Sketches of the Christian Life and Public Labors of William Miller was taken heavily from Sylvester Bliss’s 1853 Memoirs of William Miller. The theology contained in Life Incidents was essentially the theology of Uriah Smith and J. N. Andrews from the early days of the SDA movements theological development.
The production run of these books did not run long, but were eventually reprinted under a new name a few years after James’s death in 1881. And that is The Great Controversy. This is because that is where a large portion of the book was coming from without giving any sort of mention, reference or credit to James. Yet, it was positioned (and still is) that this was coming from God himself through vision and that Ellen’s mind was never prejudiced by anyone else—with the words in The Great Controversy being “barricaded by a thus saith the LORD.”

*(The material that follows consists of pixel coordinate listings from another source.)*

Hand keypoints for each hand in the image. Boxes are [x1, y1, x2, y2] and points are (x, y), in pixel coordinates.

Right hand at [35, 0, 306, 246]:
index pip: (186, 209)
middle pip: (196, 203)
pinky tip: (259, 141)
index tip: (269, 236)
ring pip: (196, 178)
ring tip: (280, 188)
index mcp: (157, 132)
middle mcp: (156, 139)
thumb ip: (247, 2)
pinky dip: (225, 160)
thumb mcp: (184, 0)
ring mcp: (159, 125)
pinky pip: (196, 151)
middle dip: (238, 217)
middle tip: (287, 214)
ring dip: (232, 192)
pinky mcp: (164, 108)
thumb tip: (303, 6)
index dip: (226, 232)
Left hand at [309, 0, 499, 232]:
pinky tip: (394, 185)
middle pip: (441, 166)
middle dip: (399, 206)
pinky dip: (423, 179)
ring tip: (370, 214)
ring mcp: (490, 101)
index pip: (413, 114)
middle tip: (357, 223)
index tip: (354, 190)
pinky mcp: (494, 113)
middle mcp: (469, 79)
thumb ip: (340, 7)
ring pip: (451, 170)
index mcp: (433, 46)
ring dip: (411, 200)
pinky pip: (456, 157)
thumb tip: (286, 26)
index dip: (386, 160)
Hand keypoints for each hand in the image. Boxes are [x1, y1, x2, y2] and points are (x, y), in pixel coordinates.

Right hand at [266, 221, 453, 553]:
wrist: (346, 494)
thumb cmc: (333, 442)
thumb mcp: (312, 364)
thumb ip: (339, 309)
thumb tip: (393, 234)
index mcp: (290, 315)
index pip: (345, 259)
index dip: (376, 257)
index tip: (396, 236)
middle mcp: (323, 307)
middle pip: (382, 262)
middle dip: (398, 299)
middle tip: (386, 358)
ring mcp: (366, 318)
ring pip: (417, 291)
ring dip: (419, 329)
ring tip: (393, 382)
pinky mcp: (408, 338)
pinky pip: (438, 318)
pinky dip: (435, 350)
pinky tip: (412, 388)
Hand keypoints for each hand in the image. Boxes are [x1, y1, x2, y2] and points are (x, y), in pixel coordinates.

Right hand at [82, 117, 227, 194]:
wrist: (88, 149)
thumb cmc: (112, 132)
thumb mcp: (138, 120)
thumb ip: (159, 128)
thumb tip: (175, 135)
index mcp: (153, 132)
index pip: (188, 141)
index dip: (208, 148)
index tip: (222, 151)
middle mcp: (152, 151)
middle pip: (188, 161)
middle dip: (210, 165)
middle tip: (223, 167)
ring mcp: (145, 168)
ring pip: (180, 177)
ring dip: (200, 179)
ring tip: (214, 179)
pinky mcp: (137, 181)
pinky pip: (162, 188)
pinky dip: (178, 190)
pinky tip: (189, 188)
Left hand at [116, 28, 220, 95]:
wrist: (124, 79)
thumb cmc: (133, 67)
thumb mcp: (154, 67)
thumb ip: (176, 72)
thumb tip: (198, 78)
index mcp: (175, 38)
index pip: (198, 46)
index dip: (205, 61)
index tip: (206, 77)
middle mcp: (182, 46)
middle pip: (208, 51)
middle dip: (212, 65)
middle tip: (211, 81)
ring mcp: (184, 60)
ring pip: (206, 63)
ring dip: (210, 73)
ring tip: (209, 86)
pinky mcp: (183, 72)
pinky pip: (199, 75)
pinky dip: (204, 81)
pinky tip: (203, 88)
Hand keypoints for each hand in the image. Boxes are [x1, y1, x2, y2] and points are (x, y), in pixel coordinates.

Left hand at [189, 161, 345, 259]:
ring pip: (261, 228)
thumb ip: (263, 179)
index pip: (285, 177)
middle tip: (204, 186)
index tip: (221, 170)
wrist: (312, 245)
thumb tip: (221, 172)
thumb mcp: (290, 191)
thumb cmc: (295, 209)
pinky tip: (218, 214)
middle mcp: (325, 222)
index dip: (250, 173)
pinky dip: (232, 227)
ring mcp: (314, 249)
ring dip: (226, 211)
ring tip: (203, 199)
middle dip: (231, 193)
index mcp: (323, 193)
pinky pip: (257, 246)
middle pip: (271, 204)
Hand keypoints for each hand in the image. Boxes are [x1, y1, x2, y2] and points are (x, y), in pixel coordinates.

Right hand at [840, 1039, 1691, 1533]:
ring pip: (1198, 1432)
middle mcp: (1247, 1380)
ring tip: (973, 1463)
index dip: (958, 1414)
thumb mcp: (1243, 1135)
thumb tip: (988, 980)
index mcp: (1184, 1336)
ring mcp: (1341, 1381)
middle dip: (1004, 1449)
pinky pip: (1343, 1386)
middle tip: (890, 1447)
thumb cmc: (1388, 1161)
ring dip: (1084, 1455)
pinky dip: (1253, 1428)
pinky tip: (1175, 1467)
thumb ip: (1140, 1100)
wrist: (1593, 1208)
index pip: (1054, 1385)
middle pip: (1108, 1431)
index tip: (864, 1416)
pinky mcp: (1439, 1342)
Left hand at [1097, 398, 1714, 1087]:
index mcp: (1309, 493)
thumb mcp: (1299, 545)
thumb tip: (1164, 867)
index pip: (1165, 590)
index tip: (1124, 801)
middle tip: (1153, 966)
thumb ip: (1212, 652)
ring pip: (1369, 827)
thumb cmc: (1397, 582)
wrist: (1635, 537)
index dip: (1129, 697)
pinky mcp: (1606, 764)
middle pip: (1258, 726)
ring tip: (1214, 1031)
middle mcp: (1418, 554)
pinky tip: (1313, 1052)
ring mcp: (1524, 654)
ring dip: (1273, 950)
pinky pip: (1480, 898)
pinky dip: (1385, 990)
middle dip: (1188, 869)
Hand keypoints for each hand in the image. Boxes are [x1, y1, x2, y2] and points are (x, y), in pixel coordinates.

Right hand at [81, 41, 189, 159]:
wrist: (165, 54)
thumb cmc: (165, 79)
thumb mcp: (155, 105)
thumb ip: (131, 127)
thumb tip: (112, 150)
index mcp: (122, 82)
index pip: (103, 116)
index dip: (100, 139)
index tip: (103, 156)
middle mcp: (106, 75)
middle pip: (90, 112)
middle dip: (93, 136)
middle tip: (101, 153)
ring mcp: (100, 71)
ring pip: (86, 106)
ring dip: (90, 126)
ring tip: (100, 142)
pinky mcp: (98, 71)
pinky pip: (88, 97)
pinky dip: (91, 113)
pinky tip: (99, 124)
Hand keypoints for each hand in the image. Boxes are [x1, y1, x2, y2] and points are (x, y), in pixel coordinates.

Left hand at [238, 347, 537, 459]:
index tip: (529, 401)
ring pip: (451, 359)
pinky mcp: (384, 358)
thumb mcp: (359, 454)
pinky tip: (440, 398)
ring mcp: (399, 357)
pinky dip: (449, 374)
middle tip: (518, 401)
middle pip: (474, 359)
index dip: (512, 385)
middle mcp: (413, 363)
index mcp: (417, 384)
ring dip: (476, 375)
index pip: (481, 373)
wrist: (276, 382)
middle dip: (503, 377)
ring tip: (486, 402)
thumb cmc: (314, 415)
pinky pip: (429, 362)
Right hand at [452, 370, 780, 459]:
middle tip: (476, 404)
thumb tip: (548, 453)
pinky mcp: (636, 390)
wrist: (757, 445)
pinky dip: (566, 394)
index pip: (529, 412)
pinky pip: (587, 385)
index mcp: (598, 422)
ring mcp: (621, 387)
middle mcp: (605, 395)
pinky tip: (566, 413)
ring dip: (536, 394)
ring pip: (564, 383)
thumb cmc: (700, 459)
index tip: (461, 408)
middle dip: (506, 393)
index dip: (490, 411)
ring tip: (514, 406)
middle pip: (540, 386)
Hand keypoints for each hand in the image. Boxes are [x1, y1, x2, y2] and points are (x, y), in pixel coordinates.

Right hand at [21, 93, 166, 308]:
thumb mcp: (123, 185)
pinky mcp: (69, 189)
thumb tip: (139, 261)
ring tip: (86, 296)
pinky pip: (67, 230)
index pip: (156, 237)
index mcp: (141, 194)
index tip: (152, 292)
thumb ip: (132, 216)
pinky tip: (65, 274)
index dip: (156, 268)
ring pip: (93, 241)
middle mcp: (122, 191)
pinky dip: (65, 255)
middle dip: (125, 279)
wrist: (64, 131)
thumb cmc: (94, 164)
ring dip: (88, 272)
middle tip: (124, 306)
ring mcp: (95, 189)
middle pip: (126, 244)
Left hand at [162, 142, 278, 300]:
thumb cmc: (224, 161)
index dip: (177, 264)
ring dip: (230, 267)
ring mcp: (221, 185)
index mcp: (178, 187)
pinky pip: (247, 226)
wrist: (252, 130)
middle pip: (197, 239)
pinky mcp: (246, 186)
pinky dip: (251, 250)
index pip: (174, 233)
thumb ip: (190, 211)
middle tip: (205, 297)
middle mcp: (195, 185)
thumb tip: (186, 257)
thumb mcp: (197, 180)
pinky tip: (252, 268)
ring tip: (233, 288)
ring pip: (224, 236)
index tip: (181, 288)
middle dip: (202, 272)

The four volumes of Ellen’s Spiritual Gifts (1858-64) were eventually expanded into the four volumes of The Spirit of Prophecy (1870-84) and then outgrown to The Great Controversy (1888)—the heart of the Conflict of the Ages series.
Little do most Adventist’s know that the heart of Adventist doctrine—the Three Angels Messages (the Adventist gospel and mission), the shut door, the 2300 days, the seventy weeks, the sanctuary doctrine, the United States in bible prophecy, the “mark of the beast,” and the image to that beast being worship on Sunday—were already published and claimed by James White in Life Incidents—borrowed from Bliss, Andrews and Smith—proving this was not unique revelation from God.